[Passage Boundary: Start]

# Best Quebec Ski Resorts?



## Guest (Jun 17, 2009)

Hey guys I been out for a while, recovering from the snowboard accident in Salt Lake. The hand is doing much better, but still needs more time. 

Anyhow, I was wondering if there are any of you here with knowledge of ski resorts near Montreal in the Canadian side(not Jay peak), I am planning a trip. But I have no knowledge of ski resorts in that area, other than Mont Tremblant. 

Any help is greatly appreciated.


Thanks


----------



## Bones (Feb 24, 2008)

Simply^Ride said:


> Hey guys I been out for a while, recovering from the snowboard accident in Salt Lake. The hand is doing much better, but still needs more time.
> 
> Anyhow, I was wondering if there are any of you here with knowledge of ski resorts near Montreal in the Canadian side(not Jay peak), I am planning a trip. But I have no knowledge of ski resorts in that area, other than Mont Tremblant.
> 
> ...




Tremblant is probably the best of the bunch.

St.Sauveur is good.

Mont.Ste.Anne and Le massif near Quebec City are good.


----------



## Guest (Jul 14, 2009)

Bones said:


> Tremblant is probably the best of the bunch.
> 
> St.Sauveur is good.
> 
> Mont.Ste.Anne and Le massif near Quebec City are good.


Yeah, those are all very good, except Tremblant gets somewhat more crowded.




If you wanna see the smallest possible hill to snowboard on, go to Mount. Riguad.


----------



## m_jel (Apr 21, 2009)

Bones said:


> Tremblant is probably the best of the bunch.
> 
> St.Sauveur is good.
> 
> Mont.Ste.Anne and Le massif near Quebec City are good.


+1

except for the tremblant part, its over-hyped in my opinion, and pretty crowdedddddd


----------



## chupacabraman (Jul 30, 2009)

Forget those over crowded ice sheets people mention (saveur, tremblant, stoneham etc)

[Passage Boundary: End]
[Material supplied Boundary: Start]

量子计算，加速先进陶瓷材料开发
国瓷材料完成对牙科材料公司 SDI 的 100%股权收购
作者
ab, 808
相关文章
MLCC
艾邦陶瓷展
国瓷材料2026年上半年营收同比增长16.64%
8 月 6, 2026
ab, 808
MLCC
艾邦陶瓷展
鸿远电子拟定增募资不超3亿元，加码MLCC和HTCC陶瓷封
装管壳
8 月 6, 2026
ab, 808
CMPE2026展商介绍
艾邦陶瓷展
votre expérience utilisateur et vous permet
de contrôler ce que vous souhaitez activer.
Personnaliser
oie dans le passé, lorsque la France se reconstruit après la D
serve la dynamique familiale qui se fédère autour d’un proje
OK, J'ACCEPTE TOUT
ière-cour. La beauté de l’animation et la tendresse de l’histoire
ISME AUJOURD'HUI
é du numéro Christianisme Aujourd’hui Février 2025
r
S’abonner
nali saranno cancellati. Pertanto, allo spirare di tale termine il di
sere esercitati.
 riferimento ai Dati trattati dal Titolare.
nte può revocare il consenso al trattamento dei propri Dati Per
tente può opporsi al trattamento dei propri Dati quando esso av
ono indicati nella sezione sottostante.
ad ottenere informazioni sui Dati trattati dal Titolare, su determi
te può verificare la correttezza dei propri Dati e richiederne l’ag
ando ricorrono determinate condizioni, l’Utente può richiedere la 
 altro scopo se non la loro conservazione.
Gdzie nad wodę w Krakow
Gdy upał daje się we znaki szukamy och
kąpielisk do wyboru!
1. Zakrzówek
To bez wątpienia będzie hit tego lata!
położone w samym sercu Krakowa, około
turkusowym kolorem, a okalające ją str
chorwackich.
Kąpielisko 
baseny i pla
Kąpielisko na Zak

[Material supplied Boundary: End]

In the thread about Quebec ski resorts, which two resorts near Quebec City does Bones call good?

(The answer):
Mont.Ste.Anne and Le massif